### Tarefas a resolver
**1)** Repita o trecho do texto sobre a Guiana que começa em "As descobertas surpreendem" e segue até "financeira da Guiana.".
**2)** De acordo com o texto sobre a Guiana, por que o país deixou de ser uma nação pouco expressiva? Responda em uma a três frases.
**3)** Retome o texto sobre a Guiana a partir do ponto em que ele termina.

A América Latina abriga um novo protagonista no cenário econômico global. Por décadas, esse país permaneceu à margem das grandes potências, com baixo desenvolvimento e pouca projeção internacional. Hoje, no entanto, está no centro das atenções graças a um boom petrolífero que redefine sua economia e levanta comparações com os casos de sucesso mais impressionantes do mundo.
Um crescimento sem precedentes na América do Sul
A Guiana, que conquistou sua independência em 1966, deixou de ser uma nação pouco expressiva para se tornar uma potência emergente graças à exploração de enormes reservas de petróleo offshore. Segundo o Banco Mundial, o crescimento econômico do país não apenas supera o de todos os seus vizinhos sul-americanos, mas também rivaliza com índices de nações desenvolvidas.
As descobertas surpreendem pela magnitude: já são mais de 11 bilhões de barris confirmados, com projeções que podem alcançar 17 bilhões. Esse tesouro energético disparou as exportações e abriu caminho para investimentos internacionais, transformando rapidamente a estrutura produtiva e financeira da Guiana.
Infraestrutura e transformação social
O impacto do petróleo vai muito além da balança comercial. A riqueza tem financiado novas estradas, portos e projetos energéticos, que começam a mudar a vida cotidiana dos guianenses. A criação de empregos e a melhoria na conectividade regional são sinais de um país que busca se modernizar.
A bonança também permite programas sociais e políticas de desenvolvimento sustentável. Evitar o chamado “mal dos recursos” — quando a dependência das commodities gera instabilidade e desigualdade — é hoje o grande desafio do governo.

### Dados de origem
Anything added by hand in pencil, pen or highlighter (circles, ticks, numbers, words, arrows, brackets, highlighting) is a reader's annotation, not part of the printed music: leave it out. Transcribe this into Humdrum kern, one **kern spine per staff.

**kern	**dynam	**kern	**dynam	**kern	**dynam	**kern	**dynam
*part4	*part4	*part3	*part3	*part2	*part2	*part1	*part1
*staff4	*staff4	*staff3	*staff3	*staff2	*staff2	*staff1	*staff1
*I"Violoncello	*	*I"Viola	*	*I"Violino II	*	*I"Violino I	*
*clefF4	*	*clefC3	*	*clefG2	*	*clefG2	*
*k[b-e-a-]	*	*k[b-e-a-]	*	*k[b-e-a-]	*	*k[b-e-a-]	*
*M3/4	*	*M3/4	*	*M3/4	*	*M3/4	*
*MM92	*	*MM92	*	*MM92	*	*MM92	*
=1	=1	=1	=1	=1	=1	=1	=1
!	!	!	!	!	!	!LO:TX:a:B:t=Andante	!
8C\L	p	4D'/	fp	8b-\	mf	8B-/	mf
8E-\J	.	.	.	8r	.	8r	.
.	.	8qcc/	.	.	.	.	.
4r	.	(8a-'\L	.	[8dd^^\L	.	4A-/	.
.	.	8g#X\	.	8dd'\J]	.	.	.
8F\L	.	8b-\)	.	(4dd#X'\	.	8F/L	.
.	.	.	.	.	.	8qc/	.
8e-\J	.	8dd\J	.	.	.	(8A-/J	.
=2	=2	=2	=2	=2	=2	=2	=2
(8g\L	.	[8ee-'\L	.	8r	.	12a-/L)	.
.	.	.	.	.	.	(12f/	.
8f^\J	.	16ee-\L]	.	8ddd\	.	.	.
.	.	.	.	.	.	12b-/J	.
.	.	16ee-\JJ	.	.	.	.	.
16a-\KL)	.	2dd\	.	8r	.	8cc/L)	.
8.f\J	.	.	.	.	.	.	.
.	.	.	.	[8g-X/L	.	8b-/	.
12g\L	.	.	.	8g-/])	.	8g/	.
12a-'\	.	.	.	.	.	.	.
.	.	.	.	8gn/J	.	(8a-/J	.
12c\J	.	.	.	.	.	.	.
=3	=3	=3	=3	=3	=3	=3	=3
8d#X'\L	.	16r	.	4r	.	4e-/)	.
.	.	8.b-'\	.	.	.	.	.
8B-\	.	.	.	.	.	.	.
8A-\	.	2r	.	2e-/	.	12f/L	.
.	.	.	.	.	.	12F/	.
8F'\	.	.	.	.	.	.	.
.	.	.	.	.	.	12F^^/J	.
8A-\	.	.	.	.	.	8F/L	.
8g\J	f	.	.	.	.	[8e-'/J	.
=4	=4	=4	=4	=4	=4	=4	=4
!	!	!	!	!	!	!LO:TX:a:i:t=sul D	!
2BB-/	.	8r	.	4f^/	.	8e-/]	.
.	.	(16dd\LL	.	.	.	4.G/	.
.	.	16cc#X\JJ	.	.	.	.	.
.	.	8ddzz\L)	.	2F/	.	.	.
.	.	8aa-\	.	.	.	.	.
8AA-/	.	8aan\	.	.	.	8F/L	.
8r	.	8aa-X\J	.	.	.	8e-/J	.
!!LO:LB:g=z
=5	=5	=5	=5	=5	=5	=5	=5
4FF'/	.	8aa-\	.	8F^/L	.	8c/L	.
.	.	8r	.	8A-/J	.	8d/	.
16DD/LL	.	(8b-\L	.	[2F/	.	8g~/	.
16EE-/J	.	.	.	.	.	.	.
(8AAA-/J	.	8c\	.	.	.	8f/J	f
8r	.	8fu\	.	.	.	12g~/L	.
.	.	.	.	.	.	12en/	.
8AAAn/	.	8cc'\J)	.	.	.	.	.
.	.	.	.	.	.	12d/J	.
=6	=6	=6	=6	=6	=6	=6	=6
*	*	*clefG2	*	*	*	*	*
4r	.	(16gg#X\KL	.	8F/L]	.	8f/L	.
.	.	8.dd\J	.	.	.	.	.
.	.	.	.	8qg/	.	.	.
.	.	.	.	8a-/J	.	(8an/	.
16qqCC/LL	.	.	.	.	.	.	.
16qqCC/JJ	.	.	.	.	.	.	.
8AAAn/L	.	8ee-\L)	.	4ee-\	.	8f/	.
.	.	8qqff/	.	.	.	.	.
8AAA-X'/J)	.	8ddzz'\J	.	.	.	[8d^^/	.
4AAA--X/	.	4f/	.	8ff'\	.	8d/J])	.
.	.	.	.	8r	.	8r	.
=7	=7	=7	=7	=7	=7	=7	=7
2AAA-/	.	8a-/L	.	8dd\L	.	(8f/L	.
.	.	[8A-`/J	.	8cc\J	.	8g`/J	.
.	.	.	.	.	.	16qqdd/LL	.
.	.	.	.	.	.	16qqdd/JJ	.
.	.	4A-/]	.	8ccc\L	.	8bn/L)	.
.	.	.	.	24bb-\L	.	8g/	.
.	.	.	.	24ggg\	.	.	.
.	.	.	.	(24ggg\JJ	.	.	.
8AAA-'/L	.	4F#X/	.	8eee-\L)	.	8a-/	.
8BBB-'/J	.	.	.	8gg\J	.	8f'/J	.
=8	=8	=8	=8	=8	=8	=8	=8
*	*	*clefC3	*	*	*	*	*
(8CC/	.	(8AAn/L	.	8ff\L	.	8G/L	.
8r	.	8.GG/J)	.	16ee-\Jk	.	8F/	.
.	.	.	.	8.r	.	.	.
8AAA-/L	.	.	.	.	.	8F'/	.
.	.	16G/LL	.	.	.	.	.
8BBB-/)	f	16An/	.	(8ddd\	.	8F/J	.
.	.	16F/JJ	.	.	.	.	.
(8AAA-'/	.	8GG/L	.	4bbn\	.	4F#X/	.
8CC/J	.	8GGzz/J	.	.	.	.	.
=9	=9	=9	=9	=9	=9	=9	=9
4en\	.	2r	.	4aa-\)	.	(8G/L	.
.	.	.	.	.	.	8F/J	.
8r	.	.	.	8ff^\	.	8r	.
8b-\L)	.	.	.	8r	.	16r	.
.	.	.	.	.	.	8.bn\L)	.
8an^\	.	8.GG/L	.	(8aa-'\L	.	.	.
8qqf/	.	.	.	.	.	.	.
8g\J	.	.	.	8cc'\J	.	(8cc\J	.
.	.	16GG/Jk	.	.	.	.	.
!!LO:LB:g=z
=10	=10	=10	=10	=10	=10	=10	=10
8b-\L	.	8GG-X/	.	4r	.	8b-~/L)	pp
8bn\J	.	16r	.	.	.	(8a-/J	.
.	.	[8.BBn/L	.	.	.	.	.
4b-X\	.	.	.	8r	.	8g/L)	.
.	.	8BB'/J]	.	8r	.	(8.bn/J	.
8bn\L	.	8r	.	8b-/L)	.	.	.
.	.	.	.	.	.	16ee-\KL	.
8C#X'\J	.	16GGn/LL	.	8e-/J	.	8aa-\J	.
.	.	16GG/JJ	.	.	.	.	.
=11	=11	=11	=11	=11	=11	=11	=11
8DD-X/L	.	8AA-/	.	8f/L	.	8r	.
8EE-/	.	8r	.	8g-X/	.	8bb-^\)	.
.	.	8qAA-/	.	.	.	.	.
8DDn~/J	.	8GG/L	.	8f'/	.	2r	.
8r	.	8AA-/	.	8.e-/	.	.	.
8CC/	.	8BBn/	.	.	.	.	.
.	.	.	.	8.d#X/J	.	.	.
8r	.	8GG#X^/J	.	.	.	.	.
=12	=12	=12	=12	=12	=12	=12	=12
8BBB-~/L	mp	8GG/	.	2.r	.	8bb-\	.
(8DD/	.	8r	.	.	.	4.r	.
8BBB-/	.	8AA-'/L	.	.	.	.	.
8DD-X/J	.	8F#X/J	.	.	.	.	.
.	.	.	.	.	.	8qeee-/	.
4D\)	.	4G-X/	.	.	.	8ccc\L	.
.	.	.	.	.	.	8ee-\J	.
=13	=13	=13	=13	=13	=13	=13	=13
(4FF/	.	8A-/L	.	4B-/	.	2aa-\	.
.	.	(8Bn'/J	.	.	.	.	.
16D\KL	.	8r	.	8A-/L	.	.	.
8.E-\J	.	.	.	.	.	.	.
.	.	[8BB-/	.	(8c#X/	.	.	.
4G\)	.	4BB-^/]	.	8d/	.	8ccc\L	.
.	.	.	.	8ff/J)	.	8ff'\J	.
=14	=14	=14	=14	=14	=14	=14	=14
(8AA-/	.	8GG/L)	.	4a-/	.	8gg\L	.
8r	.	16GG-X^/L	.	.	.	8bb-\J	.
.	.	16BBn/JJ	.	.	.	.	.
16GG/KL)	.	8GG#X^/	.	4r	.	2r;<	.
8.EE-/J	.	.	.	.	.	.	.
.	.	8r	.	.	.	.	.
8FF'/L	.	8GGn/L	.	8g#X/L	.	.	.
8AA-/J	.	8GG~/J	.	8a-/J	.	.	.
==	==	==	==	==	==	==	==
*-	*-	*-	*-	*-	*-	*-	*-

### Respostas por tarefa
**1)**
As descobertas surpreendem pela magnitude: já são mais de 11 bilhões de barris confirmados, com projeções que podem alcançar 17 bilhões. Esse tesouro energético disparou as exportações e abriu caminho para investimentos internacionais, transformando rapidamente a estrutura produtiva e financeira da Guiana.

**2)** A Guiana se tornou uma potência emergente graças à exploração de enormes reservas de petróleo offshore. As descobertas, com mais de 11 bilhões de barris confirmados, dispararam as exportações e abriram caminho para investimentos internacionais.

**3)**
A “Dubai da América do Sul”?
Paulo Guedes, ex-ministro da Economia do Brasil, já apelidou a Guiana de “a nova Dubai da região”. A comparação se deve não apenas ao petróleo, mas também ao potencial de diversificação econômica, incluindo setores como finanças e comércio internacional.
Assim como Dubai transformou sua riqueza petrolífera em um centro de negócios globais, a Guiana pode usar essa oportunidade para se projetar como modelo de desenvolvimento na América Latina.
Um exemplo para economias emergentes
Outros países africanos e do Oriente Médio também registram altos índices de crescimento, como Sudão do Sul, Líbia e Senegal. No entanto, a combinação rara de abundância de recursos, estabilidade política e planejamento estratégico coloca a Guiana em uma posição única.
Sua trajetória recente mostra que, com visão e transparência, até mesmo uma nação pequena pode redesenhar seu futuro. A Guiana já não é apenas um ponto no mapa: é o novo laboratório econômico da América do Sul que o mundo observa com atenção.